Comment, l’austérité, en France, n’existerait pas ? Je t’invite donc dans ce cas à changer de boulot, de mode de vie ou de lunettes, et à te faire travailleur social…. Ainsi, tu verrais peut-être que des êtres humains tout comme toi, et tes enfants qui je le sais te sont si chers, fouillent les poubelles des immeubles cossus quand les gens bien mis dorment confortablement dans leurs matelas à mémoire de forme. Tu verrais que d’autres êtres humains font les fins de marchés en ne se préoccupant même plus d’être vus pour récupérer les miettes de notre société de consommation sous formes de pluches, de concombres encore en partie mangeables, de salades pas trop défraîchies… Voire de viande pas trop noire.
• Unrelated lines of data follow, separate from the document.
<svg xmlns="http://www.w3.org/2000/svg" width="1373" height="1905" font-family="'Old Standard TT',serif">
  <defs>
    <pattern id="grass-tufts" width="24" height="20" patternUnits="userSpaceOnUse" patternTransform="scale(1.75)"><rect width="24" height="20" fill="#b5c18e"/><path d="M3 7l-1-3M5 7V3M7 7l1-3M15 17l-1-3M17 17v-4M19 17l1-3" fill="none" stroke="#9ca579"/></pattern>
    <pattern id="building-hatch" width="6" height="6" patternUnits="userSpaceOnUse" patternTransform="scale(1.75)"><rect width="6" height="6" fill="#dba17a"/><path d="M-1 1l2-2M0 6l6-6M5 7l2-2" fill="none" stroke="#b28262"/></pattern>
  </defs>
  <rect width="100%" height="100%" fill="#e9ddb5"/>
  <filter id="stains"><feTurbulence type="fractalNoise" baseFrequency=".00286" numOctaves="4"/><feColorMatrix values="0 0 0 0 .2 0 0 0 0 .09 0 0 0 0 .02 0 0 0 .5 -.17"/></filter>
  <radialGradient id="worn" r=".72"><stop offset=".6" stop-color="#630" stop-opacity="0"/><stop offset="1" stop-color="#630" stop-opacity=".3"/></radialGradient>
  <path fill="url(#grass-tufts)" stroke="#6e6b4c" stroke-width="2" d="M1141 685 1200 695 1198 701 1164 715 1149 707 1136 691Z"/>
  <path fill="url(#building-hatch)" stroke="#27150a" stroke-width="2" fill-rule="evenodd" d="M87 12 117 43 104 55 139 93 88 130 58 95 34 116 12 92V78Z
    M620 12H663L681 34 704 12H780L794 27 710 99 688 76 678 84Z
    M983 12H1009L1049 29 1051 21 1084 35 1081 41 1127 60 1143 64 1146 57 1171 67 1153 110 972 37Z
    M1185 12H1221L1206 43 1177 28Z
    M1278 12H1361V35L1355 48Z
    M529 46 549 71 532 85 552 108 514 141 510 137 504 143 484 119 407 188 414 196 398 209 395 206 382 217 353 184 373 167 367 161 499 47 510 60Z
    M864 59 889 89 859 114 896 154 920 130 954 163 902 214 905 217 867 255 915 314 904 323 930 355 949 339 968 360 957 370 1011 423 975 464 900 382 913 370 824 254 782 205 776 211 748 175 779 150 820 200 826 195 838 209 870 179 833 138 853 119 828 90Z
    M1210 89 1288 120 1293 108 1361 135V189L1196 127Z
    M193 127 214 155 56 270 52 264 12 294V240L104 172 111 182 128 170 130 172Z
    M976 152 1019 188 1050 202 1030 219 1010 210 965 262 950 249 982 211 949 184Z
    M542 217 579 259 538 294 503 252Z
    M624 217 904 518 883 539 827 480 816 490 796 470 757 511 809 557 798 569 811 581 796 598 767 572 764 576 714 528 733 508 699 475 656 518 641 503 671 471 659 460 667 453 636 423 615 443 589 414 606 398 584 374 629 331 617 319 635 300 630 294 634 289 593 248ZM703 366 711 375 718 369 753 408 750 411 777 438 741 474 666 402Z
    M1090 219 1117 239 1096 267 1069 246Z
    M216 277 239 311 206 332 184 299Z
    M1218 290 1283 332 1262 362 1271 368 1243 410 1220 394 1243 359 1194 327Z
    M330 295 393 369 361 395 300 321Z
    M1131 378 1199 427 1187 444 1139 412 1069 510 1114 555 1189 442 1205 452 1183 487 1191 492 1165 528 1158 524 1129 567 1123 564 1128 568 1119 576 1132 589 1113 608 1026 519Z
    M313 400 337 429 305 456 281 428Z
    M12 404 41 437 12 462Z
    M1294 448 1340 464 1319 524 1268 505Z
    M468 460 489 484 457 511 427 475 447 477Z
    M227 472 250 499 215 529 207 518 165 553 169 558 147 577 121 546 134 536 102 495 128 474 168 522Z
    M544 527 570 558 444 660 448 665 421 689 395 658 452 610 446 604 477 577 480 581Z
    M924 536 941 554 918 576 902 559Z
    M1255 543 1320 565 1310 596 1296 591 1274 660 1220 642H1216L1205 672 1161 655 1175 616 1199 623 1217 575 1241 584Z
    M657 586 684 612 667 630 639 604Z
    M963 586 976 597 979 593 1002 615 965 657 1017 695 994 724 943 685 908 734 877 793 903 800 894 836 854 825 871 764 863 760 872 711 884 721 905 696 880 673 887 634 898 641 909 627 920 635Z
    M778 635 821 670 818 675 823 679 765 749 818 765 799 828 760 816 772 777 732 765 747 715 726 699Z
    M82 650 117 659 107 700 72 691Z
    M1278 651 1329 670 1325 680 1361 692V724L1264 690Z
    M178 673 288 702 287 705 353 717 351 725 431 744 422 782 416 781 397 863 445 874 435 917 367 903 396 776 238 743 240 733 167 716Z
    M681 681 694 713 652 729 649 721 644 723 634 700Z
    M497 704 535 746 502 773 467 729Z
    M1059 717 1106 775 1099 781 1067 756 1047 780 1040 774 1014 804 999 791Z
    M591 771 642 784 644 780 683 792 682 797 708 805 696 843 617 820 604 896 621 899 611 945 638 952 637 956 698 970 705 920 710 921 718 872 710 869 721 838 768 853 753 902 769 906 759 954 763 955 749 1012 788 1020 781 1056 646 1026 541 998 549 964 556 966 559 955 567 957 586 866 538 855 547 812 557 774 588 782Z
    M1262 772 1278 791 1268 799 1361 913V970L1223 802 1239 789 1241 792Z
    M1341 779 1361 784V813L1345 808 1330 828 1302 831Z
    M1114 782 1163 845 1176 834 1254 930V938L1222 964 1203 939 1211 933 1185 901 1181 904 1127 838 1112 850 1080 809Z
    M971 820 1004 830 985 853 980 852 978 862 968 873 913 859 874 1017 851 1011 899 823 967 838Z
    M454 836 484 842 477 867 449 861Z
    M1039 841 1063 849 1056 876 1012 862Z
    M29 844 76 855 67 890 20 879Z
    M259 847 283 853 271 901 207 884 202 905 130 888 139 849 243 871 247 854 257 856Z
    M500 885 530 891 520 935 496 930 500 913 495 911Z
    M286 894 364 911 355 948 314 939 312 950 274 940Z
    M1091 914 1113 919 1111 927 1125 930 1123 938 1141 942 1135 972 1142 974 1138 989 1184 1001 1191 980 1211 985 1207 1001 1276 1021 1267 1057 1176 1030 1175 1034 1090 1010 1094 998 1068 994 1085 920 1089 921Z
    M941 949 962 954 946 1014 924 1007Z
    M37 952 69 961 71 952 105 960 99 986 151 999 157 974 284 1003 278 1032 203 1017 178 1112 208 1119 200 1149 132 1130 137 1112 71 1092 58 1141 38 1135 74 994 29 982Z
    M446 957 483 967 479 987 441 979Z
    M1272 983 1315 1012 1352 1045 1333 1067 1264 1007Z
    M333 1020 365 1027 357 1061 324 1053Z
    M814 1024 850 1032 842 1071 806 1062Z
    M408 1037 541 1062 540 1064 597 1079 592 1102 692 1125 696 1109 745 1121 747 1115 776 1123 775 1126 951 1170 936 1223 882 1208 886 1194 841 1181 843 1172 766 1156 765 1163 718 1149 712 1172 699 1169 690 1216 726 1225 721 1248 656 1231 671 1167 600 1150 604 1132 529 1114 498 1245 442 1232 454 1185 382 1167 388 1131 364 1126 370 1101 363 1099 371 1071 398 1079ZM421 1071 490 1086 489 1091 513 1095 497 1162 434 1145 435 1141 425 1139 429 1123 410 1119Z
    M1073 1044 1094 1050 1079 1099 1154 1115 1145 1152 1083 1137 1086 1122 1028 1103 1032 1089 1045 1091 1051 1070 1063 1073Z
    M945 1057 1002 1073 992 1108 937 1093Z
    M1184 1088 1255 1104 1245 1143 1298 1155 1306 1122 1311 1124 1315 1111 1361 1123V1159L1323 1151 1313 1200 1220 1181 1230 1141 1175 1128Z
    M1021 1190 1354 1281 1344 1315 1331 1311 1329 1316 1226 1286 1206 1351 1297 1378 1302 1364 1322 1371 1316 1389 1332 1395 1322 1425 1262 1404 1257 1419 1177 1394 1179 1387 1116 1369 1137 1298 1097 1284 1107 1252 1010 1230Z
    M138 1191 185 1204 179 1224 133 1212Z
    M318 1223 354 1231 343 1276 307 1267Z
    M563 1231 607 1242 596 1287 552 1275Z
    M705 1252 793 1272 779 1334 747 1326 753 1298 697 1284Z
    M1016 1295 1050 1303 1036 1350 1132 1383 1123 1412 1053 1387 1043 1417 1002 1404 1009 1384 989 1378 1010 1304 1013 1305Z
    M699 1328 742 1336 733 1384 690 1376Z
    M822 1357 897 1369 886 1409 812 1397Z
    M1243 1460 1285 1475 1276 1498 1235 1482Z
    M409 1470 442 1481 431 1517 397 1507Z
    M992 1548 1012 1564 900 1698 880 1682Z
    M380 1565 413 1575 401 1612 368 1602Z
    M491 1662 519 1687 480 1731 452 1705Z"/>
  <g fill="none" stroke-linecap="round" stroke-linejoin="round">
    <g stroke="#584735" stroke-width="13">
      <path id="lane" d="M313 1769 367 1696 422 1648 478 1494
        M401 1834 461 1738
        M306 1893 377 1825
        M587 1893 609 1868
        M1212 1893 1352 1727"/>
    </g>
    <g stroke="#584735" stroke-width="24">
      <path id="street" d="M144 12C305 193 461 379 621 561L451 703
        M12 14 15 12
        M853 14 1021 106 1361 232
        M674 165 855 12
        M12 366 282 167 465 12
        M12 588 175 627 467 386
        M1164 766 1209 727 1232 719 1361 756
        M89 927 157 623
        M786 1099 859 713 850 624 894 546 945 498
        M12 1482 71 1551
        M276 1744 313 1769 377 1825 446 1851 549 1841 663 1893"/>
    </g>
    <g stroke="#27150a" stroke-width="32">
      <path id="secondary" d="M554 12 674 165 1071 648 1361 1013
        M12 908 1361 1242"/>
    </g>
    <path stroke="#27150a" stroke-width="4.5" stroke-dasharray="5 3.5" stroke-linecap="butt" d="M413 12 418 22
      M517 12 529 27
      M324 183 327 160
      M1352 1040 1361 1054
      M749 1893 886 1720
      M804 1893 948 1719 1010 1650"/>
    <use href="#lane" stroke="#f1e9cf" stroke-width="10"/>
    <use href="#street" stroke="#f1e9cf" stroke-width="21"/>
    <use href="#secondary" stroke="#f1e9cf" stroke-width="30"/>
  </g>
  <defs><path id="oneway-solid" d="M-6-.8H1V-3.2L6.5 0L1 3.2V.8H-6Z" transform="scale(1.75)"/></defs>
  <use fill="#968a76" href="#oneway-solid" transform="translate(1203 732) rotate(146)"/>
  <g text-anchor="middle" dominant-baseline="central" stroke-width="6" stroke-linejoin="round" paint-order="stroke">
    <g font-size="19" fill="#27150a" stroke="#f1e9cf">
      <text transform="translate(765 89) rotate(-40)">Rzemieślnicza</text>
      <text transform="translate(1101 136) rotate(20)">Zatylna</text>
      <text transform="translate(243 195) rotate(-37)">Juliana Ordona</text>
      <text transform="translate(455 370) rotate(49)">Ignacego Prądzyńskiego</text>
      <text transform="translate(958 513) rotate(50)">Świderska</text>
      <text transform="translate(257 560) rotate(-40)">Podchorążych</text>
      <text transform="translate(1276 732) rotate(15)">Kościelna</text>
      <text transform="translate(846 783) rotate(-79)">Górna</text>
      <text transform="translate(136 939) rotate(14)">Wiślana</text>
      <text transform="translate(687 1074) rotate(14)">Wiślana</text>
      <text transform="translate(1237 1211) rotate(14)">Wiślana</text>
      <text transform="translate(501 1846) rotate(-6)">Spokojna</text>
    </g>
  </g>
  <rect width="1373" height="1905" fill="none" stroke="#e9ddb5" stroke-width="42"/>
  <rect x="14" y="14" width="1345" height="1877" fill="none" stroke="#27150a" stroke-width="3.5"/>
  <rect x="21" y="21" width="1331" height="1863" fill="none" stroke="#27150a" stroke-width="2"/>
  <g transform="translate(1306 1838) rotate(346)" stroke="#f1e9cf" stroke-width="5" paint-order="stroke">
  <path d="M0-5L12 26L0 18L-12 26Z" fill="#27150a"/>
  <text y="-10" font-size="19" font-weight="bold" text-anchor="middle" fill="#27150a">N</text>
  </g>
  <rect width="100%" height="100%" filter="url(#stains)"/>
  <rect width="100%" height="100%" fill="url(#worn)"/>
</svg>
Non, Juan, pas du tout, que vais-je imaginer, pauvre de moi, militant obtus du front de gauche que je suis, emprisonné dans ma folie idéologisée ! Bien évidemment qu’il n’y pas d’austérité ! Les loyers des logements HLM n’ont pas augmenté de 29 % en 10 ans. Le gaz n’a pas augmenté de 25 % en un peu plus d’un an, l’électricité non plus dans des proportions encore plus importantes au point que plus de trois millions de personnes renoncent à se chauffer…. Il n’y a pas 10 millions de mal logés, dont certains suite à un licenciement ou un divorce sont obligés de survivre à l’abri des regards comptables chez leurs parents ou leurs amis, en repliant soigneusement la banquette le matin, en toute dignité, pour se rendre à leurs études ou leur boulot sous payé, précarisé, avec la pression d’un employeur qui joue du manque d’emploi actuel pour les intimider à la moindre velléité de défendre ne serait-ce qu’à minima leurs conditions de travail… Fusse dans le secteur public que tu cites, en ignorant peut-être quelques éléments fondamentaux constitutifs de ce secteur, que je rappelais encore hier : des services entiers supprimés, des postes jamais remplacés, des gens qui vivent dans des conditions de travail et de stress inacceptables, avec des moyens de fortune, quand ils n’utilisent pas leurs propres équipements sur leur lieu de travail pour remplir correctement leurs missions, ce que l’on pourrait être tenté de leur reprocher cyniquement à l’occasion de leur évaluation annuelle, en profitant au passage pour leur sucrer leur prime, instrument idéal de chantage pour faire taire les troupes de fonctionnaires de plus en plus abîmés, désabusés, démotivés, amers. Et cela encore plus aujourd’hui, et justement parce que le gouvernement est sensé être de gauche.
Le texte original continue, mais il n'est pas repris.